## WHAT YOU WILL DO
Retype, word for word, every line of the records below starting at the one that contains "[320,771,376,787] (ne:CCV2 ->" and ending at the one that contains "[76,347,149,359] SDWebImage ->"; include both of those lines and nothing more.

[Edit difference data]
......
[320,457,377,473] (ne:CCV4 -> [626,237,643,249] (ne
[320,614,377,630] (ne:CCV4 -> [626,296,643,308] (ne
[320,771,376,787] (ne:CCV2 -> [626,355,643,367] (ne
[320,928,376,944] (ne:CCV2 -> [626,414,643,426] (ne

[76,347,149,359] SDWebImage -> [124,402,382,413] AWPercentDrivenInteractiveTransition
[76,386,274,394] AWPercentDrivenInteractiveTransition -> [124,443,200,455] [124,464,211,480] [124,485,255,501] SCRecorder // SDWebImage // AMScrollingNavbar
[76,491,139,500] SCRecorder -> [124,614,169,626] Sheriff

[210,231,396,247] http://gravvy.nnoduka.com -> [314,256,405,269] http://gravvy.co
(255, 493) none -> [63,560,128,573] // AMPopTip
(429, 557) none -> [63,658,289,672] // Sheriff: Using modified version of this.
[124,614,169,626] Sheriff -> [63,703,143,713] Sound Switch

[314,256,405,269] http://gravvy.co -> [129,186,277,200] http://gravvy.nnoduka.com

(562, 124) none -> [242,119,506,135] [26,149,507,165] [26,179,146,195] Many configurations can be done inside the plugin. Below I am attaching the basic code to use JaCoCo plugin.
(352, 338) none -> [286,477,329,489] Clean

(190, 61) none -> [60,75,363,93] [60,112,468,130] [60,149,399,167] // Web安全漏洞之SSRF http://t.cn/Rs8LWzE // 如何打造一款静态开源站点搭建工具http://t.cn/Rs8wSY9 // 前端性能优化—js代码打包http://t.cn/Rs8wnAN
......
## ANSWER TO THIS EXERCISE
[320,771,376,787] (ne:CCV2 -> [626,355,643,367] (ne
[320,928,376,944] (ne:CCV2 -> [626,414,643,426] (ne

[76,347,149,359] SDWebImage -> [124,402,382,413] AWPercentDrivenInteractiveTransition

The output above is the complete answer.